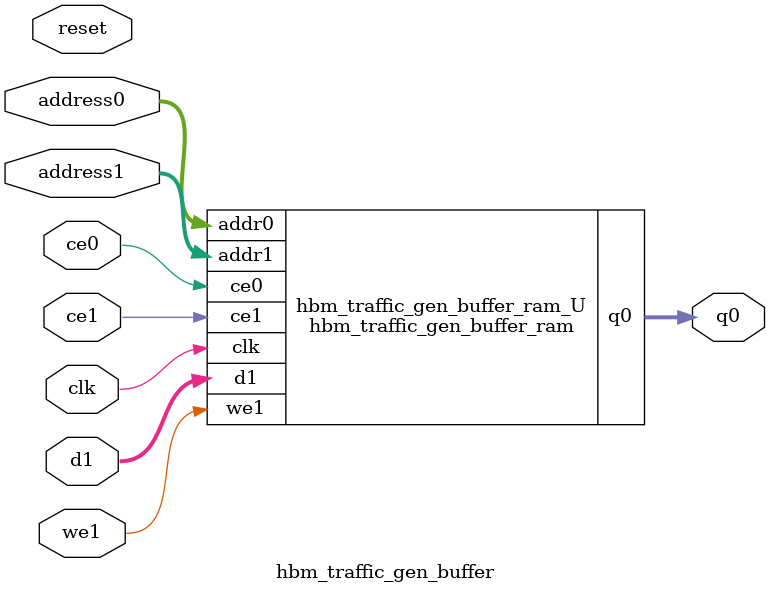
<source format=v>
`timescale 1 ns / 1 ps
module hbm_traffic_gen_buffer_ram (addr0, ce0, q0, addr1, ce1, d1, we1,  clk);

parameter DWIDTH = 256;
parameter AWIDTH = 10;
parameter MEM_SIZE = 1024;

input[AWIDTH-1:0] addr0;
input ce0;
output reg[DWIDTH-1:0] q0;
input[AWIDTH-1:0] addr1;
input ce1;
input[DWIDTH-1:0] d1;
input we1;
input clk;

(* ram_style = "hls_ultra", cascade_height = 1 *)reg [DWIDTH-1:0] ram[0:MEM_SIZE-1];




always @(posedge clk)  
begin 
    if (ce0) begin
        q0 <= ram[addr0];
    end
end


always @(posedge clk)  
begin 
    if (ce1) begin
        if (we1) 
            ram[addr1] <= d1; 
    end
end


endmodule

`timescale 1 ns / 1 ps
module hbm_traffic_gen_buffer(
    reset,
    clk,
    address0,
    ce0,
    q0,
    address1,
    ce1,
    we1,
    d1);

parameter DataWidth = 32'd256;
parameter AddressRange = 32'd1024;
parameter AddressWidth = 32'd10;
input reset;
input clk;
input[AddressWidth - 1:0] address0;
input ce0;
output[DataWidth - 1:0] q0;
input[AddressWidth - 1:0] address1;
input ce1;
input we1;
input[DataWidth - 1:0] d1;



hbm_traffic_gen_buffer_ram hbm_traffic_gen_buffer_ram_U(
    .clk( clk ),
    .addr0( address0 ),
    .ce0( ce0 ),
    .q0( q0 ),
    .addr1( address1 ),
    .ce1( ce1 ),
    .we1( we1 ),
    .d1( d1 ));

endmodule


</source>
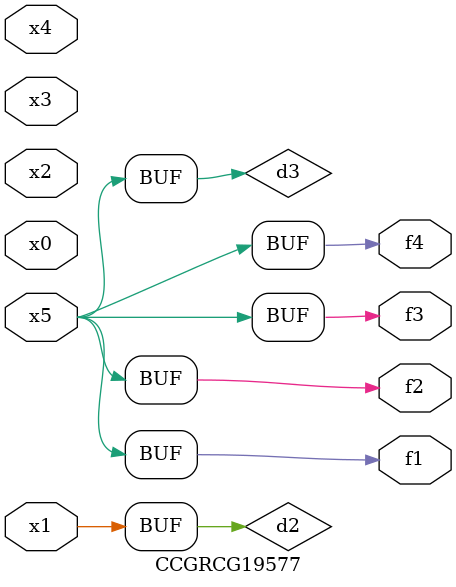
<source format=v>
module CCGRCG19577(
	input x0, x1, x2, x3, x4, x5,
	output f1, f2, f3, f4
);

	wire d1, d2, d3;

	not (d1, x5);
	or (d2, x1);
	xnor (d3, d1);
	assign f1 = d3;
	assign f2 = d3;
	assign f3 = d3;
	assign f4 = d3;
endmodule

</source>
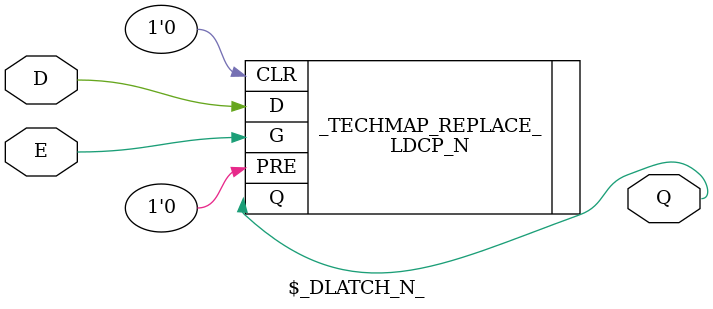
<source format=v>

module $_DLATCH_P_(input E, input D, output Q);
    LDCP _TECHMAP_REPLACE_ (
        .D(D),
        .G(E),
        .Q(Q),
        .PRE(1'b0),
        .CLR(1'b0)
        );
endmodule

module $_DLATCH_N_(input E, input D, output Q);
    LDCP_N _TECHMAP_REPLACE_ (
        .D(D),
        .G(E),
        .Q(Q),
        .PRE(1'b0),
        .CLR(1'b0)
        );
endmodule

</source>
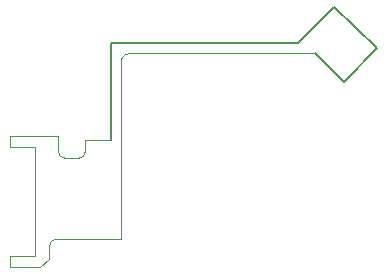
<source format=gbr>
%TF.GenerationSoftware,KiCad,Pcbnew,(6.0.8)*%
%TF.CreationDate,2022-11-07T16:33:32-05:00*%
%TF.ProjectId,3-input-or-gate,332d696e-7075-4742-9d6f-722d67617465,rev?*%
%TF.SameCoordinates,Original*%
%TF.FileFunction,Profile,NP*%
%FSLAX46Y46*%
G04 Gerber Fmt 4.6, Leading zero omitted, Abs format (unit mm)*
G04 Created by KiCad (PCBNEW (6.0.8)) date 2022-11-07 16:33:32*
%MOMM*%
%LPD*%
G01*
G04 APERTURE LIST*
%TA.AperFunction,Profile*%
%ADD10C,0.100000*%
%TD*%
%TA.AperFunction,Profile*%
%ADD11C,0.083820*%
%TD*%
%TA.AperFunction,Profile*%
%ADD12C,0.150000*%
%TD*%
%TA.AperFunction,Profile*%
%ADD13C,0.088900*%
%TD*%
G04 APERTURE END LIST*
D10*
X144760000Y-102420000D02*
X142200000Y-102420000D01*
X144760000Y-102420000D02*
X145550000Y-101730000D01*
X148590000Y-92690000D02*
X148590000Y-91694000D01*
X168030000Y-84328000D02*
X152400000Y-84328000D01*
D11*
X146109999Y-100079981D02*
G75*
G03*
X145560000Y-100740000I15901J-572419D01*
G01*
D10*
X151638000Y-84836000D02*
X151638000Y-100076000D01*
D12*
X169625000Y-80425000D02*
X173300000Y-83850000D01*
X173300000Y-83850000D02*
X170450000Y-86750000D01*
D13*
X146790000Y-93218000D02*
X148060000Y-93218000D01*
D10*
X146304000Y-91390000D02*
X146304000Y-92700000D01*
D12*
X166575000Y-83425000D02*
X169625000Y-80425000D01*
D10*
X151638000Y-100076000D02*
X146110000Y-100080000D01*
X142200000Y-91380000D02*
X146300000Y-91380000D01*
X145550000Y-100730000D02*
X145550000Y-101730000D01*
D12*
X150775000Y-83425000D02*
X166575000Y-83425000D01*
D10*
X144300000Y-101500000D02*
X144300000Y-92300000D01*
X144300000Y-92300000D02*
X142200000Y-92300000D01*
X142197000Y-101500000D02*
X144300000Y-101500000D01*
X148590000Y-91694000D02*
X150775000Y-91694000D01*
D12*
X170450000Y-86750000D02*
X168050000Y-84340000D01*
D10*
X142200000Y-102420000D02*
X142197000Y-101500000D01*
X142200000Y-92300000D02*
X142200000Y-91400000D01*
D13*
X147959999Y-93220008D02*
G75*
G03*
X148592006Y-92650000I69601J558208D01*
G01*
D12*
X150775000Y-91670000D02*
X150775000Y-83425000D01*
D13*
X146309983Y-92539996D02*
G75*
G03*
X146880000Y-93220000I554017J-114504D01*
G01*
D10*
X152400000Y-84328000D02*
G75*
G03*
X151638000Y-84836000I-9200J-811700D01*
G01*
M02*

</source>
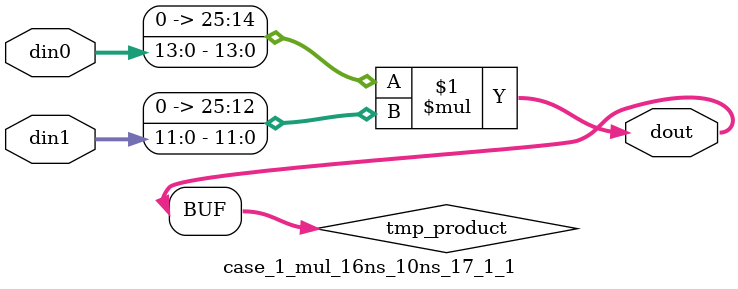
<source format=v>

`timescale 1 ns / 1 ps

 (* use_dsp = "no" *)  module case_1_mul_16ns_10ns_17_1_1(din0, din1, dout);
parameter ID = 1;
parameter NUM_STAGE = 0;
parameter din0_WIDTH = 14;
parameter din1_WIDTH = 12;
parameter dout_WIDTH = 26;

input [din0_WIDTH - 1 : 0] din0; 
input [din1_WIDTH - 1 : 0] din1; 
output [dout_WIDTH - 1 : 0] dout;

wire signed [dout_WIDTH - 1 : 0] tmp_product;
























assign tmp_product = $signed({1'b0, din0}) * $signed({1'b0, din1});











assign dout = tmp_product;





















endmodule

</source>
--
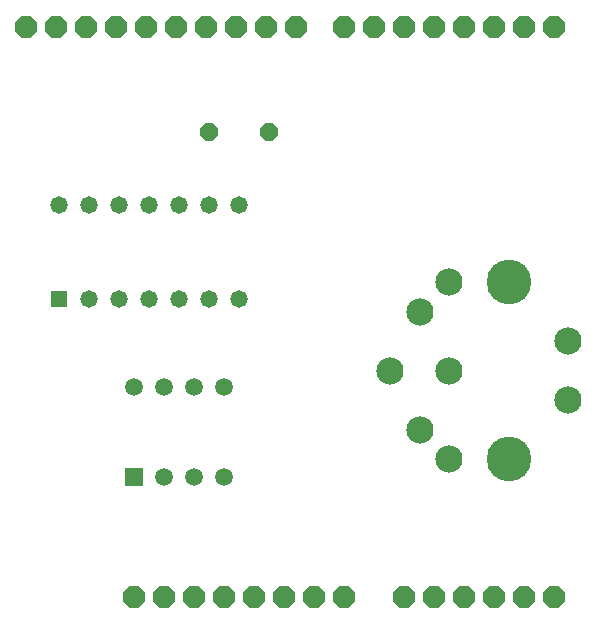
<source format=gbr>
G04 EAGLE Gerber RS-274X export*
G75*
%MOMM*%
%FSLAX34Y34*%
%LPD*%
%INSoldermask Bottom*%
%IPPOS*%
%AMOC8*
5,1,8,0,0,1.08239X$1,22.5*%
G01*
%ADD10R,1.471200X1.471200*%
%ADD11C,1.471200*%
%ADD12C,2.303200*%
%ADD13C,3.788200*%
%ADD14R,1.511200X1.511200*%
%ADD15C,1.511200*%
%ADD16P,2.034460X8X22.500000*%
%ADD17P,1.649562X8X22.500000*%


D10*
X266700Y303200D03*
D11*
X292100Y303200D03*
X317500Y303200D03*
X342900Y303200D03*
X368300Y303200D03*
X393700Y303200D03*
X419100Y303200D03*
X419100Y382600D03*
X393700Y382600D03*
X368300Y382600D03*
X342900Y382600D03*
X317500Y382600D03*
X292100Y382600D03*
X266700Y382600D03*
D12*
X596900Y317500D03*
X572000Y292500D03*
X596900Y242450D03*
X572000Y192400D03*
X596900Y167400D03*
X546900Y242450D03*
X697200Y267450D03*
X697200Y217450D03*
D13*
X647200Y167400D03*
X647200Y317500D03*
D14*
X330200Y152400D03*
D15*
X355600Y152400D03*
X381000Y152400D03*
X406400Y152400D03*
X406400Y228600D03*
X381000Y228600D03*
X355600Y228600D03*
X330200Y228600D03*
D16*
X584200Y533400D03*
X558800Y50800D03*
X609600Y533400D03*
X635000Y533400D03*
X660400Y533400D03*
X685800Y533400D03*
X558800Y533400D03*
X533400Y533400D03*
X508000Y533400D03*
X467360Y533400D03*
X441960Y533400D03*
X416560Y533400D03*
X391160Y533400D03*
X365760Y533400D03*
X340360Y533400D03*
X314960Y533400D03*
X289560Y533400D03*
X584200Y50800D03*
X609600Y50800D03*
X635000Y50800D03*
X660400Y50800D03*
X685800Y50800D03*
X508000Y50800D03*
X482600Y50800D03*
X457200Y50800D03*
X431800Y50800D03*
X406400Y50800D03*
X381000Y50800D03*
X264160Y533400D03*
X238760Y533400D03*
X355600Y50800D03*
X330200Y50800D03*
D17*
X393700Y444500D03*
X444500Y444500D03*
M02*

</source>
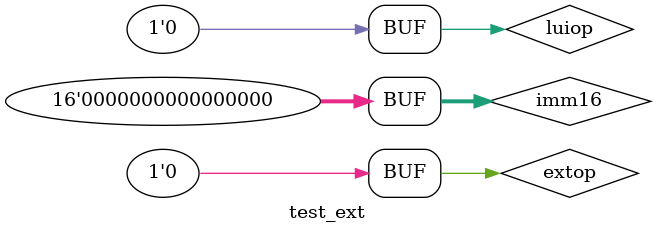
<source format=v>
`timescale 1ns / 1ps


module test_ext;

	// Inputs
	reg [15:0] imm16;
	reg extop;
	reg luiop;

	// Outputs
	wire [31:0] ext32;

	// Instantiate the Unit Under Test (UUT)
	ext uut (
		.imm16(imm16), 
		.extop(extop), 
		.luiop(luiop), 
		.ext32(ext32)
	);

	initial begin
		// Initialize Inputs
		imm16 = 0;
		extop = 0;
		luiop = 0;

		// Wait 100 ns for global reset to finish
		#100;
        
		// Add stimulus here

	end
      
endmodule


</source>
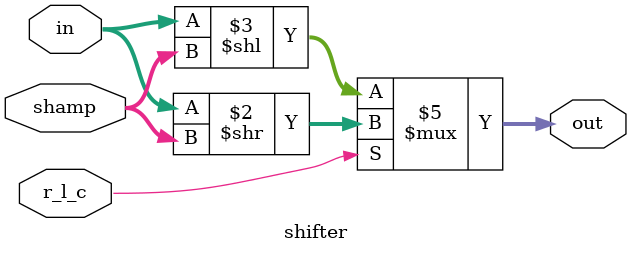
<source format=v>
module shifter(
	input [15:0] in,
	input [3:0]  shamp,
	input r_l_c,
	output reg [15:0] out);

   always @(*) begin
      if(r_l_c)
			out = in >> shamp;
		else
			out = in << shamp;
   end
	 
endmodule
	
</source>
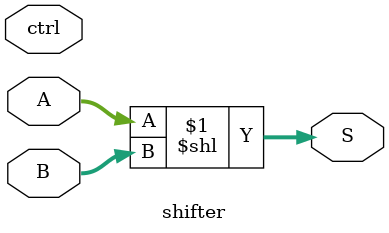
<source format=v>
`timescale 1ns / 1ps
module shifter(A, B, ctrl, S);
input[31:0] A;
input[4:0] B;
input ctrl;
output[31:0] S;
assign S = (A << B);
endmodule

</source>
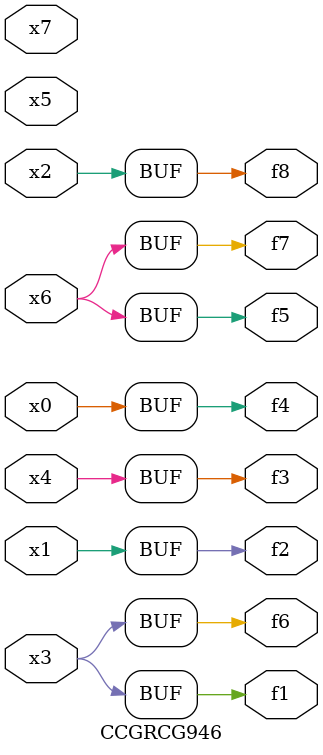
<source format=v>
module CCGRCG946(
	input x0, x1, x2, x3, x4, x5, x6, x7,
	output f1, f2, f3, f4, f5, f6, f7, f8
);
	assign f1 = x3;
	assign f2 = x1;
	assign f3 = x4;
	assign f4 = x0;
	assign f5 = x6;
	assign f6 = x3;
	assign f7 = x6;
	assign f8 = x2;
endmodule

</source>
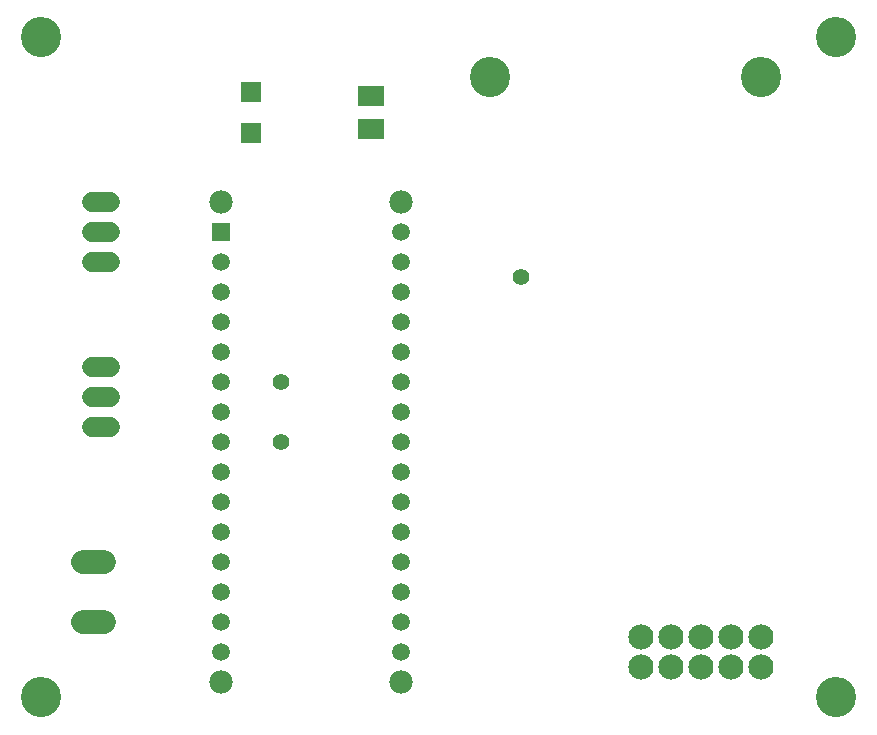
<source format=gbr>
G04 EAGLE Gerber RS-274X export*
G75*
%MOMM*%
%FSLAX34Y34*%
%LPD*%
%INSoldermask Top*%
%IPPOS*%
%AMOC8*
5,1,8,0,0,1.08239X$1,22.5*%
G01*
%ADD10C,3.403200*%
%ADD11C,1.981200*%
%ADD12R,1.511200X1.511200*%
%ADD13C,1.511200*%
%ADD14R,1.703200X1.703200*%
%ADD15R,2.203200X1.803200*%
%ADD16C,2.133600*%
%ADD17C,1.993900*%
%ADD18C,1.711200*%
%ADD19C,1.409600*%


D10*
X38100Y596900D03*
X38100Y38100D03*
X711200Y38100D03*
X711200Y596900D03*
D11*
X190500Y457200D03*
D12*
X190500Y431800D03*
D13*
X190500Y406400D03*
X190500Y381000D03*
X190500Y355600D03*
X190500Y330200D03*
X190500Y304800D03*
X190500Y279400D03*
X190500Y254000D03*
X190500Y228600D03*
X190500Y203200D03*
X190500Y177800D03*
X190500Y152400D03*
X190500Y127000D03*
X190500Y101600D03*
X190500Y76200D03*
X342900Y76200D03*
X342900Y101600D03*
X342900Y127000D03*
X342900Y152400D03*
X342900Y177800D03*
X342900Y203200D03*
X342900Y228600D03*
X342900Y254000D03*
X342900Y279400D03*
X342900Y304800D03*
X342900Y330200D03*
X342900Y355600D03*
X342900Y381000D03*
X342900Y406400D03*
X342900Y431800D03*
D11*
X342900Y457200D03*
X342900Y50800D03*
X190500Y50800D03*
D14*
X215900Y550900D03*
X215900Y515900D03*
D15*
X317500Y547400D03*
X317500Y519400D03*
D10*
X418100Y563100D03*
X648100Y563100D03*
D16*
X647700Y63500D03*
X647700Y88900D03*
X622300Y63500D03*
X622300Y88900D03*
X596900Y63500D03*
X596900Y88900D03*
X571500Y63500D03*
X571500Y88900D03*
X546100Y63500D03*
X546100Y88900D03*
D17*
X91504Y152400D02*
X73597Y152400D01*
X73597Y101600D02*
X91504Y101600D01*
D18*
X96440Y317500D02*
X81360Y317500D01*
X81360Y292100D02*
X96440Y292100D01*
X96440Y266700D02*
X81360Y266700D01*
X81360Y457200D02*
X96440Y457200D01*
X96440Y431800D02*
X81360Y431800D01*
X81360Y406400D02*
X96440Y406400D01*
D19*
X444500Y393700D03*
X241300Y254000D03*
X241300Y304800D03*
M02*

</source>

_GOAL OF THE EXERCISE_.
Copy all lines from the entries that contain the word "wire".

_SOLUTION FOR THIS TASK_.
	wire d1, d2, d3;
wire signed [dout_WIDTH - 1 : 0] tmp_product;
	wire [31:0] ext32;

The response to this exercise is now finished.